Isotopic life-history signatures are retained in modern and ancient Atlantic bluefin tuna vertebrae


Andrews A. J., Orton D., ONAR V., Addis P., Tinti F., Alexander M.

JOURNAL OF FISH BIOLOGY, vol.103, no.1, pp.118-129, 2023 (SCI-Expanded) identifier identifier identifier

  • Publication Type: Article / Article
  • Volume: 103 Issue: 1
  • Publication Date: 2023
  • Doi Number: 10.1111/jfb.15417
  • Journal Name: JOURNAL OF FISH BIOLOGY
  • Journal Indexes: Science Citation Index Expanded (SCI-EXPANDED), Scopus, Academic Search Premier, Animal Behavior Abstracts, Aquatic Science & Fisheries Abstracts (ASFA), BIOSIS, CAB Abstracts, EMBASE, MEDLINE, Veterinary Science Database
  • Page Numbers: pp.118-129
  • Keywords: fish bone turnover, historical ecology, life histories of fishes, serial sectioning, stable isotope analysis
  • Istanbul University Affiliated: No

Abstract

Isotopic, tagging and diet studies of modern-day teleosts lacked the ability to contextualise life-history and trophic dynamics with a historical perspective, when exploitation rates were lower and climatic conditions differed. Isotopic analysis of vertebrae, the most plentiful hard-part in archaeological and museum collections, can potentially fill this data-gap. Chemical signatures of habitat and diet use during growth are retained by vertebrae during bone formation.

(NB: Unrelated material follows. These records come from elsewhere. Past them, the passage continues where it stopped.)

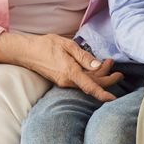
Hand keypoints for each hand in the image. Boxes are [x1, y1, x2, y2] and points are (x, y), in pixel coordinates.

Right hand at [0, 32, 124, 101]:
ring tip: (108, 63)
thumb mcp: (67, 45)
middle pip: (93, 84)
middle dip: (108, 78)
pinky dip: (90, 75)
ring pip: (87, 83)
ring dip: (99, 75)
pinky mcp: (62, 81)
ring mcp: (64, 82)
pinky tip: (94, 67)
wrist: (26, 52)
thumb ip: (84, 56)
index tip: (113, 99)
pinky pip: (80, 81)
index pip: (90, 86)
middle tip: (117, 69)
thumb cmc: (46, 45)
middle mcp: (67, 81)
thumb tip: (98, 65)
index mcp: (70, 72)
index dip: (103, 93)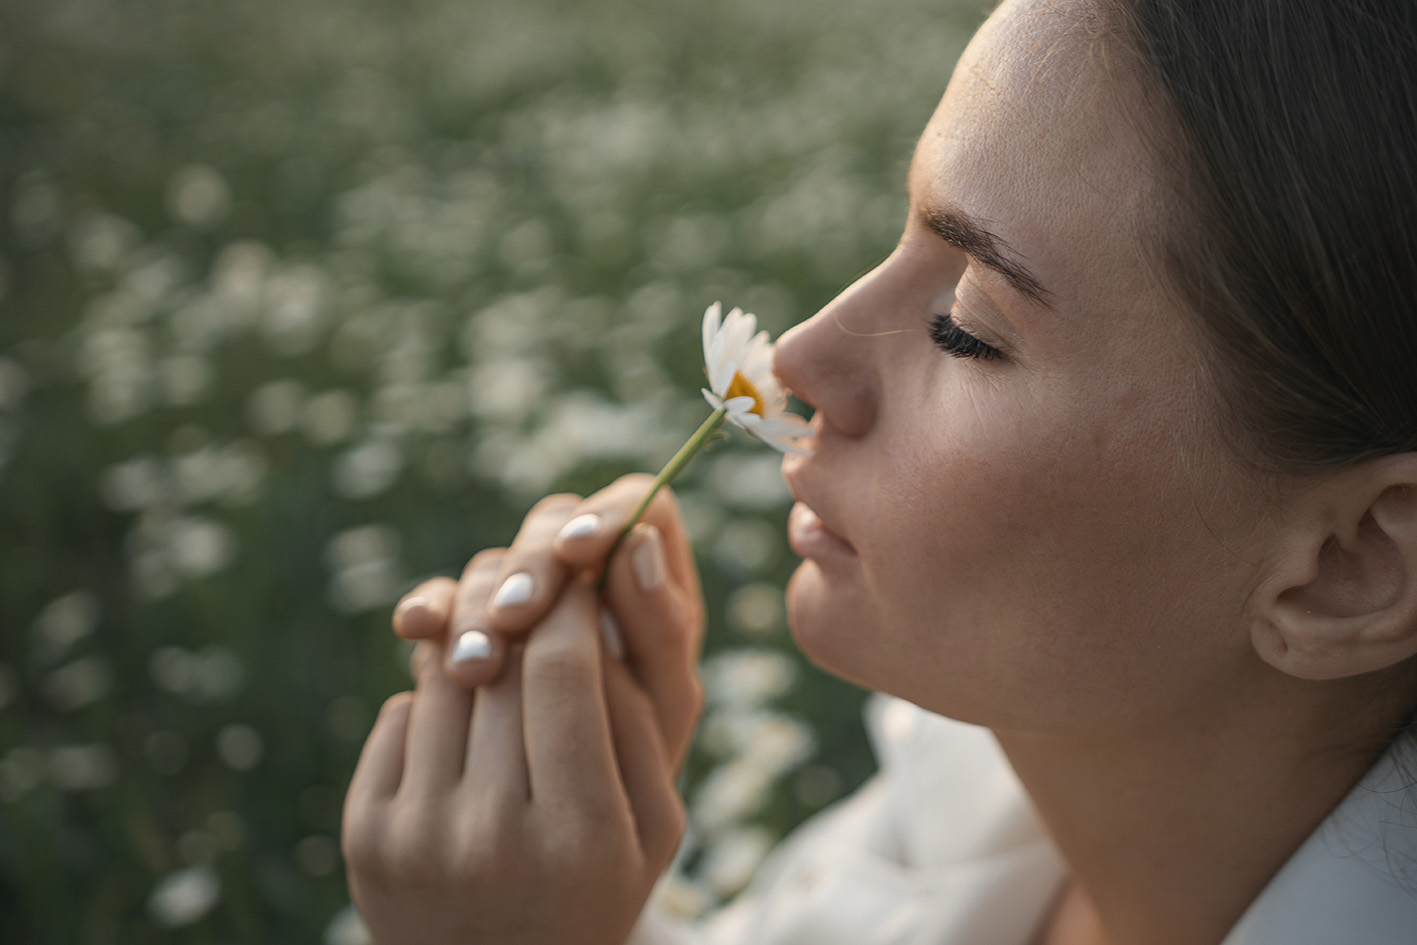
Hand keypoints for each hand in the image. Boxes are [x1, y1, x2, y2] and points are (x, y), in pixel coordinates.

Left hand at [343, 557, 686, 944]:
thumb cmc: (594, 887)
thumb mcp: (654, 825)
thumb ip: (639, 720)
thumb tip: (599, 606)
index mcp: (581, 836)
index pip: (566, 669)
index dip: (575, 601)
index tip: (586, 573)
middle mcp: (491, 838)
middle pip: (503, 663)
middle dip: (528, 608)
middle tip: (546, 586)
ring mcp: (417, 837)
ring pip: (445, 676)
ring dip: (480, 644)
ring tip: (511, 657)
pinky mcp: (365, 834)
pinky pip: (403, 713)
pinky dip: (438, 700)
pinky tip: (467, 730)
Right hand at [392, 474, 705, 770]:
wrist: (559, 845)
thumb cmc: (636, 779)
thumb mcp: (660, 711)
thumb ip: (660, 630)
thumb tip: (638, 540)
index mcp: (656, 581)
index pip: (642, 502)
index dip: (606, 514)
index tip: (578, 550)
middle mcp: (588, 574)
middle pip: (553, 525)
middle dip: (529, 569)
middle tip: (515, 617)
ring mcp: (524, 600)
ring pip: (494, 564)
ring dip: (478, 600)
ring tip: (475, 663)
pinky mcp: (469, 628)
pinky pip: (442, 600)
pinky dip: (430, 608)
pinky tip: (414, 628)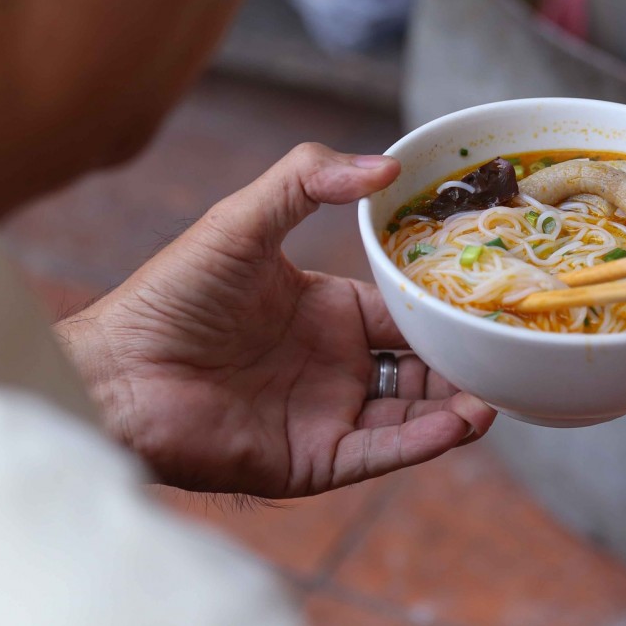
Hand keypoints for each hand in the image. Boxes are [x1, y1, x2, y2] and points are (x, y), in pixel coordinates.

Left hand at [58, 144, 495, 497]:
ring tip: (499, 393)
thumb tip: (387, 164)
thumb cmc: (170, 297)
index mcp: (326, 311)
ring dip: (457, 406)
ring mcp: (327, 413)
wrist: (114, 376)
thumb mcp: (243, 222)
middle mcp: (335, 364)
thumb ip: (307, 180)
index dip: (446, 307)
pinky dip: (422, 442)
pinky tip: (459, 424)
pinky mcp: (312, 461)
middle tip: (512, 352)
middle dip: (466, 362)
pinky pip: (380, 451)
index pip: (404, 310)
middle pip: (421, 365)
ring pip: (412, 414)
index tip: (491, 299)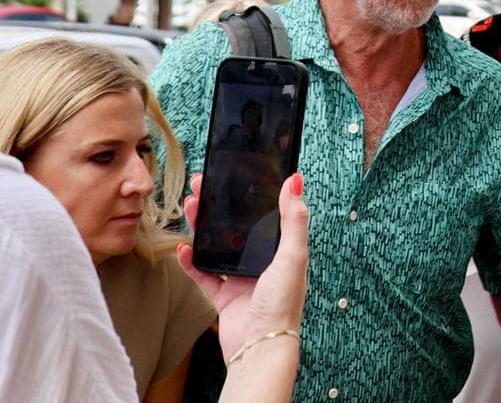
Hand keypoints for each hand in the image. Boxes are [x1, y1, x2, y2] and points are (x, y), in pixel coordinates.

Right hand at [176, 172, 309, 361]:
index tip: (233, 176)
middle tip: (201, 186)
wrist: (259, 344)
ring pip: (217, 247)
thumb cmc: (283, 302)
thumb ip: (293, 218)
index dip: (248, 195)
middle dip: (218, 206)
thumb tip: (295, 181)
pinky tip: (183, 247)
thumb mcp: (292, 254)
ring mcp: (241, 279)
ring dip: (203, 227)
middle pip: (236, 228)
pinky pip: (203, 274)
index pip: (264, 215)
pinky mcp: (223, 296)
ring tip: (191, 206)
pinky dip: (191, 261)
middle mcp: (262, 263)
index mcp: (282, 251)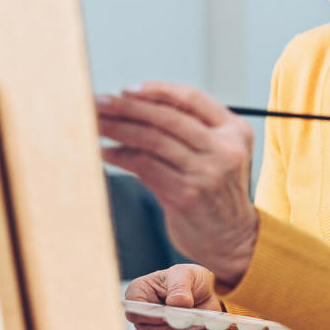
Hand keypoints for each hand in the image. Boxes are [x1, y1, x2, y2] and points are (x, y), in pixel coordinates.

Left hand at [96, 82, 257, 284]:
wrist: (233, 239)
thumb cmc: (216, 193)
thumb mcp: (217, 154)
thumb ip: (188, 131)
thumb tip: (131, 107)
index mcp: (234, 131)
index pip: (191, 98)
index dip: (156, 91)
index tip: (126, 90)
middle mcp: (224, 148)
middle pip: (167, 117)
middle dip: (127, 107)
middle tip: (97, 102)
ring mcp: (207, 172)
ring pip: (152, 140)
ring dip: (118, 129)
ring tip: (94, 125)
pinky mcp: (187, 195)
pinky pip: (145, 167)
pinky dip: (122, 157)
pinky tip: (106, 153)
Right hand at [124, 264, 222, 329]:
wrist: (206, 290)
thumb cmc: (189, 278)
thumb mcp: (185, 274)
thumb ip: (179, 287)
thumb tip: (177, 304)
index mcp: (139, 293)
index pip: (134, 311)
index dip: (149, 316)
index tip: (166, 316)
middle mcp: (144, 315)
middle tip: (189, 323)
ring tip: (202, 323)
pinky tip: (204, 327)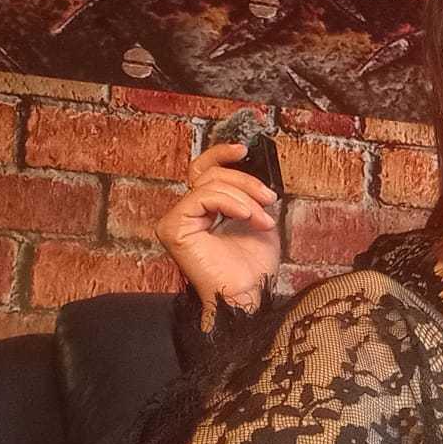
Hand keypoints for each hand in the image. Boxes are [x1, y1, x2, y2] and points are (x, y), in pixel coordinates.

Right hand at [156, 141, 281, 325]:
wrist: (249, 294)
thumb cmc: (253, 267)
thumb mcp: (259, 220)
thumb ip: (251, 196)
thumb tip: (256, 172)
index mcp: (203, 211)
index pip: (204, 171)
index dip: (220, 154)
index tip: (244, 149)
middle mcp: (186, 213)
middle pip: (209, 174)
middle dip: (245, 181)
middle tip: (269, 198)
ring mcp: (177, 220)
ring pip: (209, 184)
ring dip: (245, 198)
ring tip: (264, 220)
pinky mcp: (173, 228)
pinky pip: (202, 197)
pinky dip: (231, 203)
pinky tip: (247, 217)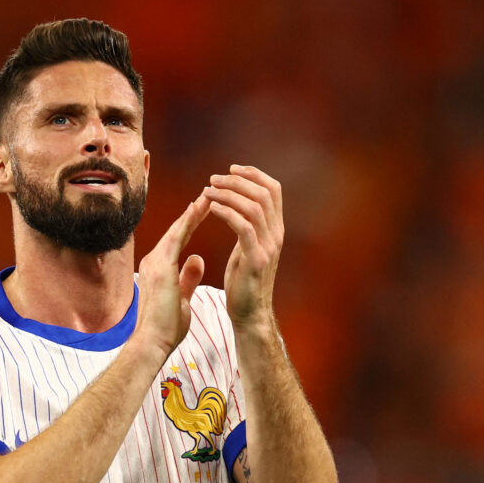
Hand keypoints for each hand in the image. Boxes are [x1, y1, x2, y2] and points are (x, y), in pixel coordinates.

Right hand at [133, 196, 208, 355]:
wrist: (152, 342)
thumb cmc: (165, 327)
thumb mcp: (182, 298)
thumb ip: (188, 277)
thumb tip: (197, 259)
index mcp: (158, 269)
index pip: (177, 240)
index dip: (190, 224)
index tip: (204, 209)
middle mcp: (153, 261)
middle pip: (176, 230)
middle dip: (193, 212)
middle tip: (208, 194)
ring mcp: (155, 262)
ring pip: (177, 229)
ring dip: (193, 212)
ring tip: (208, 195)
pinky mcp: (160, 266)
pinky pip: (177, 237)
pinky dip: (189, 221)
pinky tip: (200, 208)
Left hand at [202, 164, 283, 326]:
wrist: (249, 314)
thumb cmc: (243, 282)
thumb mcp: (247, 249)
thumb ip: (246, 227)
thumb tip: (235, 207)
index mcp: (275, 230)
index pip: (273, 190)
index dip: (254, 174)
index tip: (232, 168)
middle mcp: (276, 235)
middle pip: (263, 193)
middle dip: (237, 180)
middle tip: (213, 178)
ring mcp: (267, 247)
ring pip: (253, 207)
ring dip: (228, 194)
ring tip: (207, 190)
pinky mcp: (255, 260)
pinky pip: (243, 227)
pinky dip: (227, 213)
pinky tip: (211, 208)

Nonetheless, to fulfil their potential to reveal life-history and trophic dynamics, we need a better understanding of the time frame recorded by vertebrae, currently lacking due to a poor understanding of fish bone remodelling. To address this issue, the authors serially-sectioned four vertebral centra of the highly migratory Atlantic bluefin tuna (Thunnus thynnus; BFT) captured off Sardinia (Italy) and analysed their isotopic composition. They show how carbon (d(13)C), nitrogen (d(15)N) and sulphur (d(34)S) isotope values can vary significantly across BFT vertebrae growth-axes, revealing patterning in dietary life histories. Further, they find that similar patterns are revealed through incremental isotopic analysis of inner and outer vertebrae centra samples from 13 archaeological BFT vertebrae dating between the 9th and13th centuries CE. The results indicate that multi-year foraging signatures are retained in vertebrae and allow for the study of life histories in both modern and paleo-environments. These novel methods can be extended across teleost taxa owing to their potential to inform management and conservation on how teleost trophic dynamics change over time and what their long-term environmental, ecological and anthropological drivers are.